Suddenly not having anything that produced estrogen in my body really seemed to shake it up physically and more so emotionally until my body was able to get used to not having that shit there I guess. It was pretty heavy days emotionally speaking.

Personally, I was ecstatic – that surgery meant I didn’t have shit in my body that shouldn’t have been there in the first place,  that I could change my birth cert to male and therefore marry my Fiance of many years. 

I’d been on T for 6 years at that point, but straight after my hysto I found myself bursting into tears for no apparent reason, being very irritable and irrational. I chalked it up to the hormones no longer battling away inside me for supremacy, and the fact that my endocrine system was getting used to a whole new set of rules. The emotional upheaval lasted maybe a week or so.

After speaking with Women who had the procedure done, and then later on other men like myself – they re-iterated the initial feeling of depression/irritability a few days after surgery.

Just exercise self care and be aware that you may become a little emotional in the days after a hysto. I have the emotional capacity of a walnut most days, and was sure this is something that wouldn’t affect me, but it did.

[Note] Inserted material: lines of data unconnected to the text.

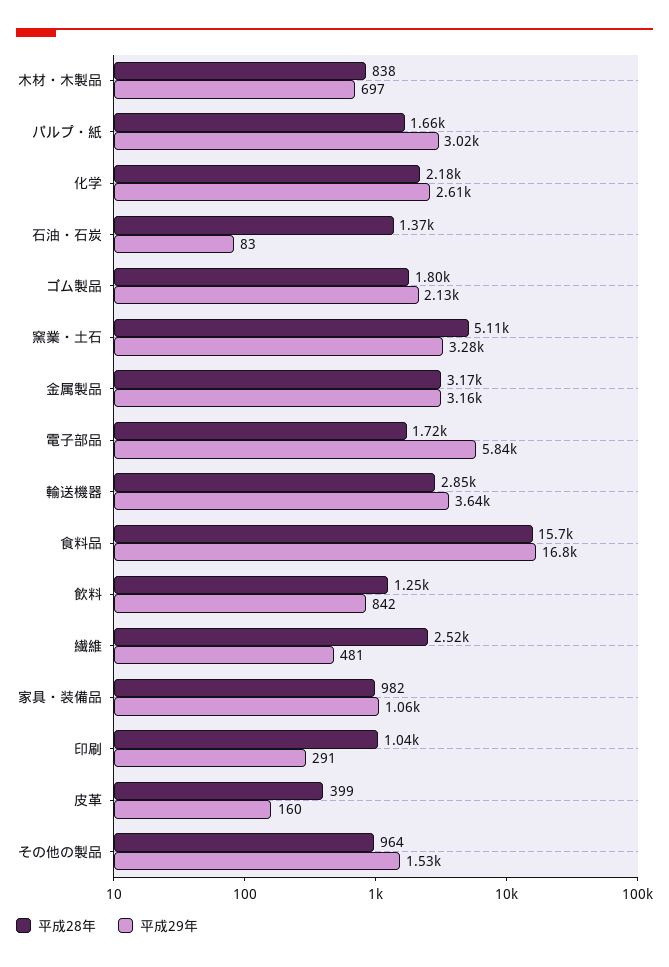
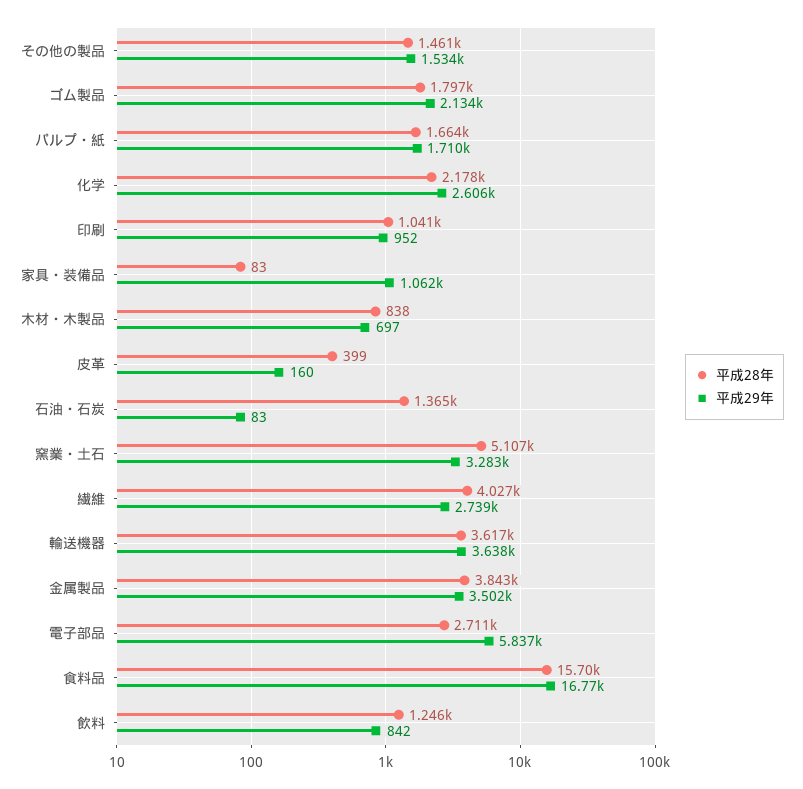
平成29年, パルプ・紙: 3020 -> 1710
平成28年, 金属製品: 3170 -> 3843
平成29年, 金属製品: 3160 -> 3502
平成28年, 電子部品: 1720 -> 2711
平成28年, 輸送機器: 2850 -> 3617
平成28年, 繊維: 2520 -> 4027
平成29年, 繊維: 481 -> 2739
平成28年, 家具・装備品: 982 -> 83
平成29年, 印刷: 291 -> 952
平成28年, その他の製品: 964 -> 1461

Having to deal with all the “boy issues” because you’re the man of the family…

Read under cut thing.

In our family, gender roles aren’t really a thing. We just sort of fall into them – meaning my Wife is the better cook out of the two of us, so she generally does most of the cooking. I am better at fixing shit, so I generally do those things. If we are travelling somewhere as a family, my Wife will drive as she really enjoys it, whereas I see driving as a bit of a chore.
Despite this, we neatly fall into some categories of gender roles – most specifically the notion that I am the man of the house, therefore I must deal with the man things such as penis questions from K, all manner of male social shit, ridding the house of scary insects, checking outside when a noise is heard, mowing the lawn etc. This has mainly been due to my Wife just not being able to cope with these things on her own, even though she’s more than capable – she prefers if I tend to these things. 

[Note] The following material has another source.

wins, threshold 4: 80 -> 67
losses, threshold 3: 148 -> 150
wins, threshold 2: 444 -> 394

This is all well and good, I don’t mind in the slightest.

Except for the part where it means I have to answer questions about penises, girls and general little boy inquiries.

As K has grown, he’s become more aware of his own body. As is normal. There’s been a plethora of penis related questions, and I’ve been able to answer them all accurately as they’ve popped up. That doesn’t do much to relieve the intense stress and dysphoria that also rears it’s ugly head alongside these little queries.

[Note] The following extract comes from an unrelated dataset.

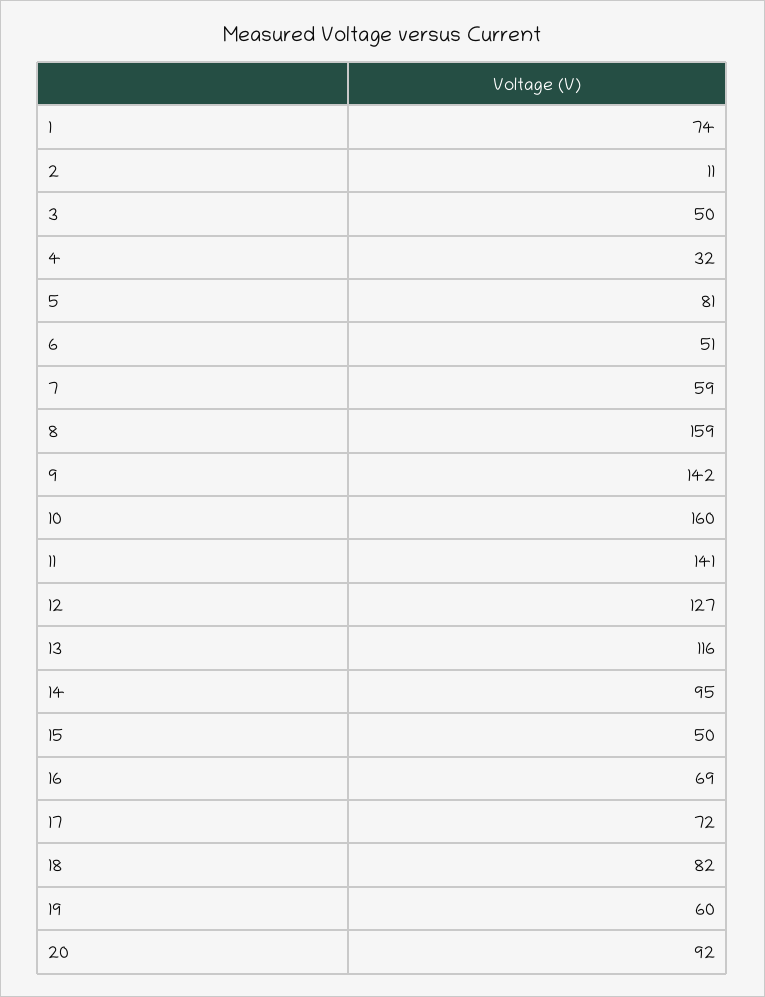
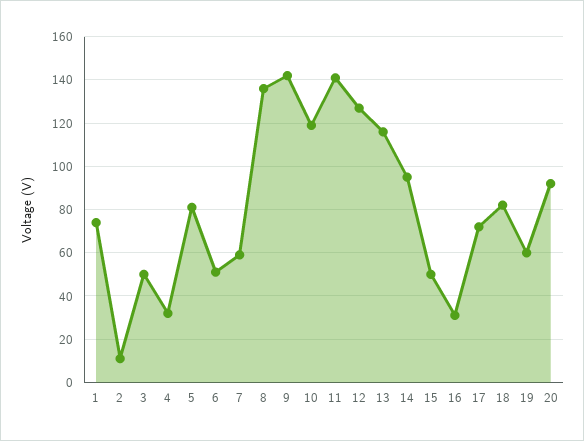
8: 159 -> 135
10: 160 -> 120
16: 69 -> 30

I feel, again, as though I am not one to be able to answer these questions accurately simply due to my history. As a direct result I’ve had to actually “step-down” in that particular role as “sole-penis-question-adviser” and relinquished part of that role to my Wife for when I don’t feel comfortable/able to answer myself.

I explained to my Wife why it made me uncomfortable; it’s a solid reminder that I myself never got to ask the same questions to my Father. That I didn’t grow up with the correct anatomy or socialization. And then it compounds in my head to things such as “I’m not an okay Father because of my history” – cue spiraling self-accusations.  My Wife, of course, was mortified that I’d taken this long to speak to her about something that had made me so uncomfortable. She apologized for flippant remarks such as “Well I don’t have a penis, so how would I know?! Better ask your Father…” – because she forgets that I’m trans. 

That’s really awesome, I wish more than anything I could forget too.